## Written request A
Answer these from the Black Lives Matter article, one answer per line, marked as the questions are:
(i) In what neighborhood was the People's Justice Festival held?
(ii) On which site did Patrisse Cullors post "#BlackLivesMatter"?
(iii) How long before this month did the Florida jury acquit the man who killed Trayvon Martin?

## Supplied passage
^^^^
By Erika D. Smith, Los Angeles Times —

The afternoon sun beat down on Leimert Park as Sybrina Fulton, brown-skinned, regal and defiant, took the stage to talk about her son, but mostly about the movement that made sure we’ll never forget his name.

Trayvon Martin.

It was 10 years ago this month that a Florida jury acquitted the man who racially profiled and killed Fulton’s unarmed, baby-faced Black teenager as he walked home from the store wearing a hoodie.

“I definitely had to be here today to celebrate with Black Lives Matter Grassroots … to make sure that we are still standing with them and they’re still standing with us,” Fulton told dozens of people, hanging on her every word a few feet from the stage. “Our children have the right to walk in peace without being followed, chased, profiled or murdered.”

The case that failed to provide justice for her son served as a racial awakening for a new generation of activists, in no small part because it prompted a budding racial justice activist in L.A. named Patrisse Cullors to go to Facebook (I swear it was popular then) and post “#BlackLivesMatter” as a call-to-action “declaration” for Black people. It worked — unexpectedly well.

“Never, ever would I have imagined that we would change the world the way we have,” Cullors told me recently, reflecting on the past 10 years of a movement that has become so ubiquitous that it’s often reduced to its initials, BLM.

Fulton, like so many other speakers at the People’s Justice Festival in Leimert Park on Saturday, commemorated this history and celebrated a “recommitment” to Black Lives Matter’s future.

But for others, it’s not quite that simple.

Sybrina Fulton, mother of Trayvon Martin — who was racially profiled and killed a decade ago in Florida — speaks at the 10th anniversary Black Lives Matter Festival in L.A.’s Leimert Park.

Sybrina Fulton, mother of Trayvon Martin — who was racially profiled and killed a decade ago in Florida — speaks at the 10th anniversary Black Lives Matter Festival in L.A.’s Leimert Park. (Jason Armond/Los Angeles Times)

There are nagging worries about the controversies and dysfunction that have rocked the movement in recent years — and now new ramifications over a legal battle that has essentially turned the fundraising arm of BLM and the chapters of activists who spend that funding into direct competitors. More on that later.

There also are fears that the best years could be behind Black Lives Matter at a time when racism is being normalized by far-right Republicans at a rapid pace. There are questions about whether this anniversary could be the beginning of the end.

Few seem willing to say such things publicly. But I’ve certainly heard them whispered in private. For example, one L.A. activist involved in the earliest years of the movement told me the hoopla around BLM’s 10th anniversary feels “more like a memorial than a celebration.”

I wouldn’t go that far. Not after attending the People’s Justice Festival, where hundreds of people braved the heat to show solidarity, even though the initial turnout was far less than organizers anticipated.

Still, it’s not hard to understand why someone would say such a thing.
^^^^
## Supplied data
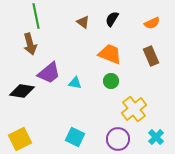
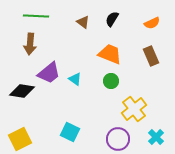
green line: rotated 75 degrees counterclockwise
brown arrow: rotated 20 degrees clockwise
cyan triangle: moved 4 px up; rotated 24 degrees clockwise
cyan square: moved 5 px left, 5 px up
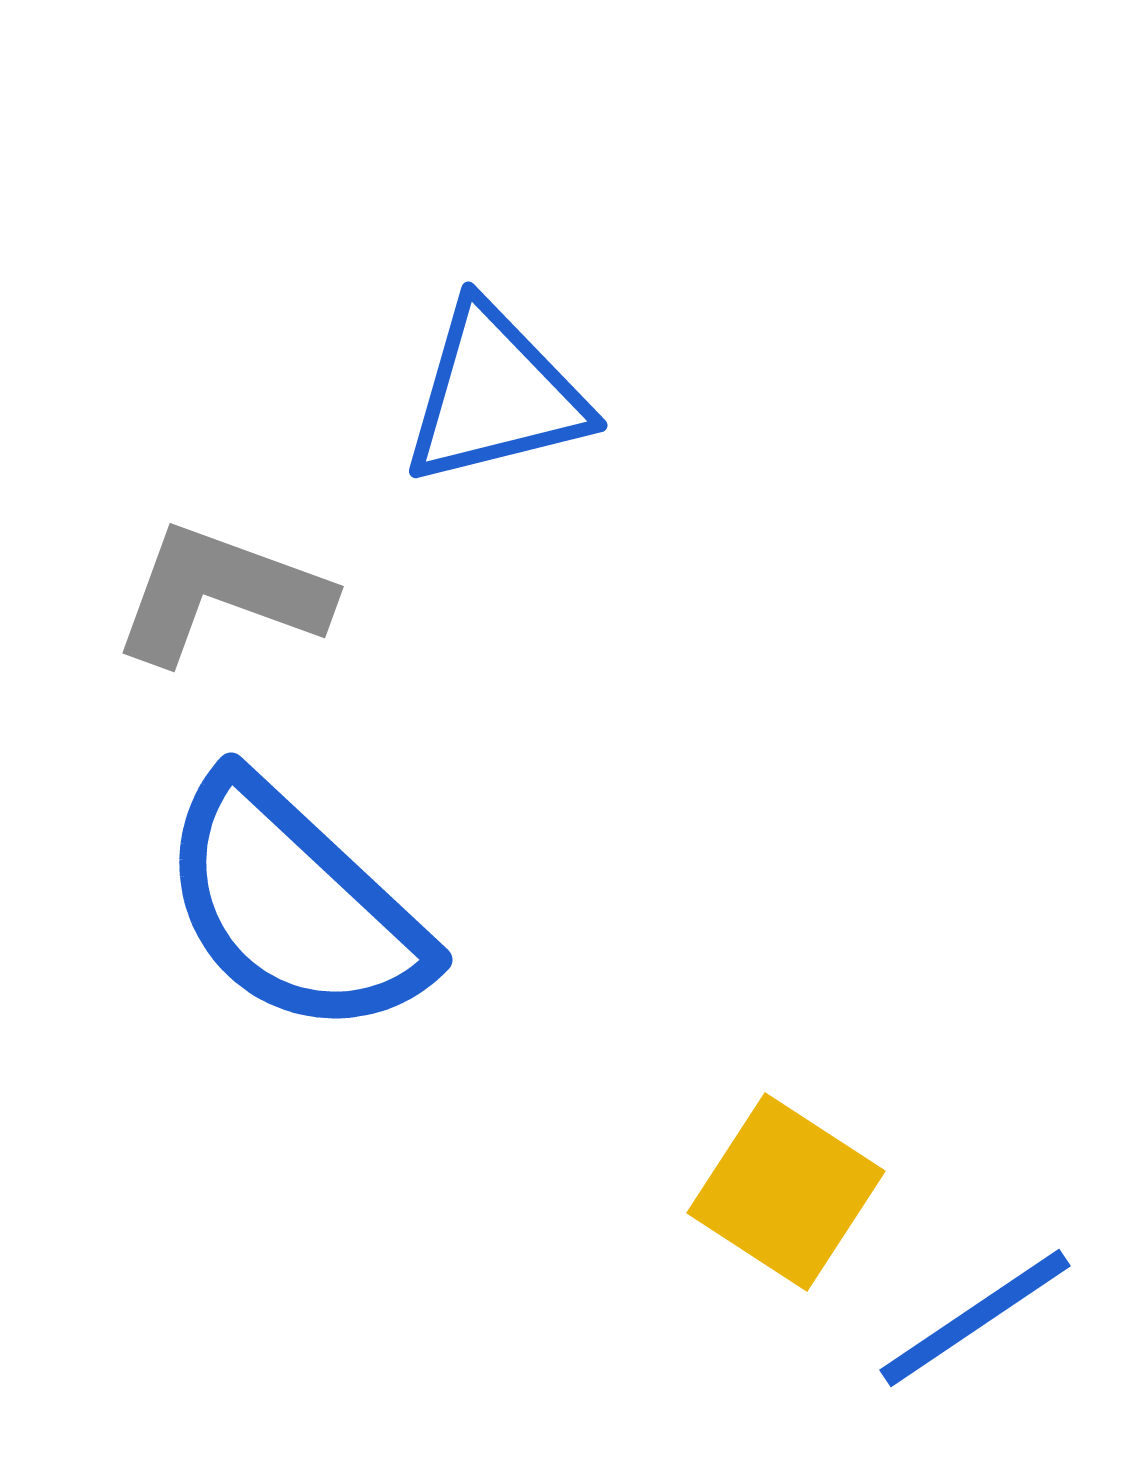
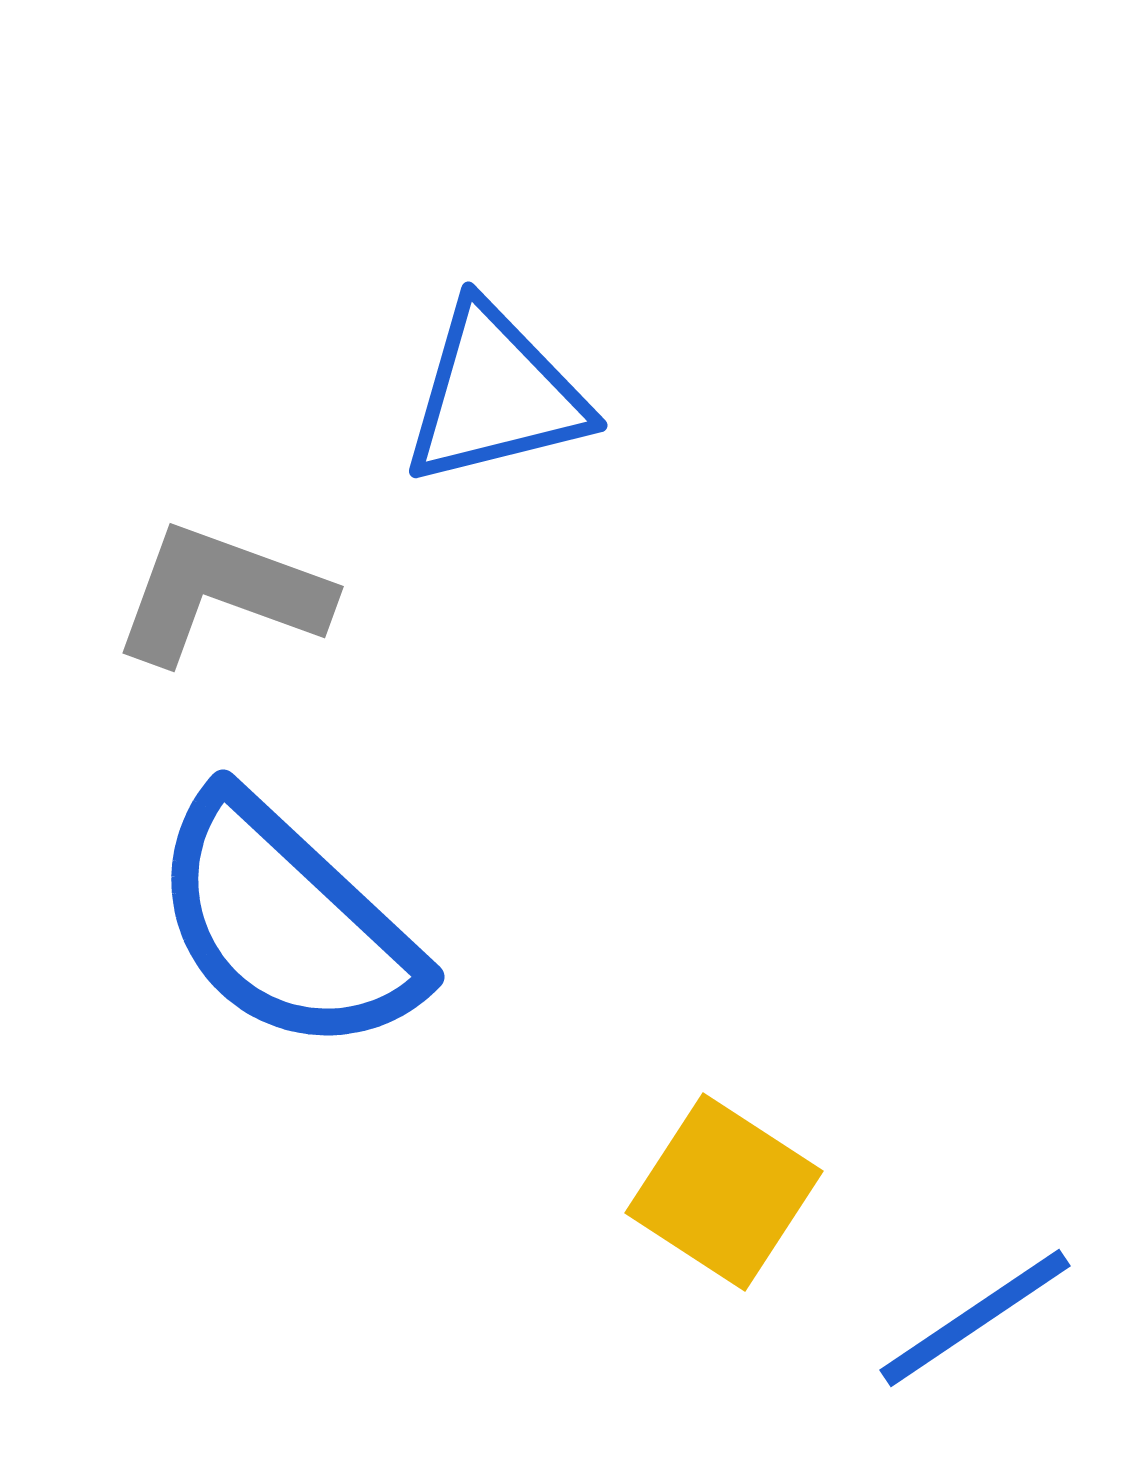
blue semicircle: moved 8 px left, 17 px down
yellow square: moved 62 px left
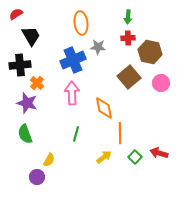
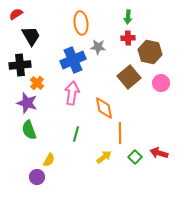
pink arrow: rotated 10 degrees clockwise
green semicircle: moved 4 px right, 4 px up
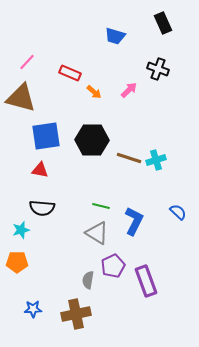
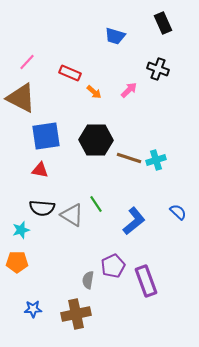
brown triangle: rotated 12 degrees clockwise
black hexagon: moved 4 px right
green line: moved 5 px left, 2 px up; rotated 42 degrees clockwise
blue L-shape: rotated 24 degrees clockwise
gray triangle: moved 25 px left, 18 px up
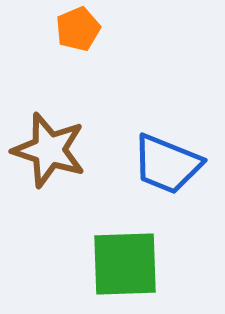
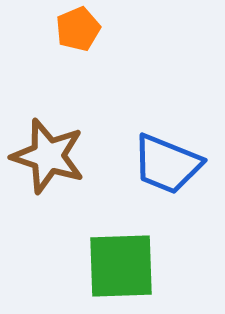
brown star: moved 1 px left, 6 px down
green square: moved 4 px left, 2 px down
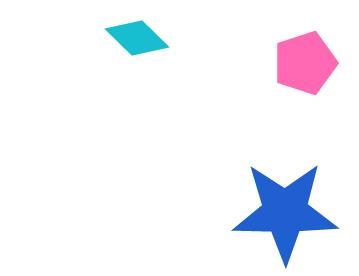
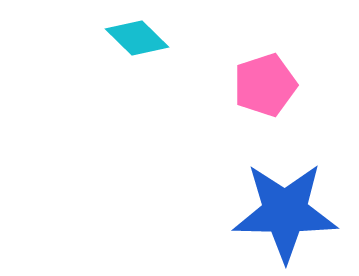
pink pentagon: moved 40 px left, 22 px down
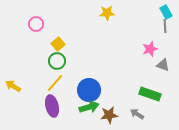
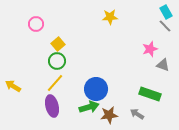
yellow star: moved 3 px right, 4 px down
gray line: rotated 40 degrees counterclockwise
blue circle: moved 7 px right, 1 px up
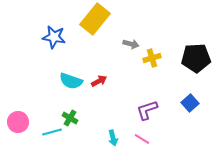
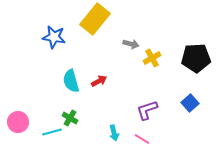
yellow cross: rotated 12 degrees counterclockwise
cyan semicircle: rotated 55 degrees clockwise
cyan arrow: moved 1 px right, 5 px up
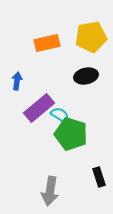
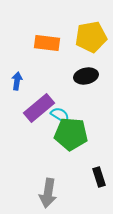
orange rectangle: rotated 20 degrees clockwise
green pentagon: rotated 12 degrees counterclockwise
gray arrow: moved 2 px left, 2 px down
^^^^
## Written request B
Copy out the records from the line with "yellow star: moved 3 px right, 4 px down" through the end of the records, replacing "counterclockwise" with "anticlockwise" and leaving all else unchanged. Omit the pictures.

## Final result A
(i) Leimert Park
(ii) Facebook
(iii) 10 years

## Final result B
yellow star: moved 3 px right, 4 px down
gray line: rotated 40 degrees anticlockwise
blue circle: moved 7 px right, 1 px up
yellow cross: rotated 12 degrees anticlockwise
cyan semicircle: rotated 55 degrees clockwise
cyan arrow: moved 1 px right, 5 px up
orange rectangle: rotated 20 degrees clockwise
green pentagon: rotated 12 degrees anticlockwise
gray arrow: moved 2 px left, 2 px down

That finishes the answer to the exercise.